▶ [REQUIRED ACTION]
According to the report on the Mauritanian Red Crescent's food security projects, how many female co-operatives will take part in the workshops on agricultural production and crop preservation?

Mauritania’s Red Crescent Society is seeking support for three small-scale projects costing an estimated 74,500 Swiss Francs (US $51,200) and aimed at improving food security in drought-hit areas, the International Federation of the Red Cross reported on Monday.
Two of the projects will provide some 70 families with sheep to replace those they lost to drought, feed, and in some cases, barbed wire to fence off grazing land. The beneficiaries will include members of two women's cooperatives. The third project entails the organisation of workshops on agricultural production and the preservation of harvested crops for 15 female co-operatives in areas prone to food insecurity.
Mauritania, a largely arid country of 2.5 million people, has been hit by drought since mid-2001. A number of people died in January 2002, when unexpected heavy rains and cold weather ruined pasture land, caused the death of 120,000 cattle, sheep and goats, and destroyed 25 percent of already harvested crops.

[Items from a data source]

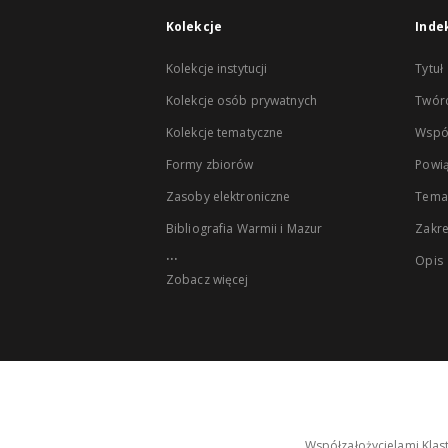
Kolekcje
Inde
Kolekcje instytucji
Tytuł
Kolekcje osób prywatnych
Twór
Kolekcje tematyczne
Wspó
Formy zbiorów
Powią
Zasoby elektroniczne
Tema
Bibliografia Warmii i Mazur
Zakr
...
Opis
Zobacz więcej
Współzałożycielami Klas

▶ [TASK ANSWER]
15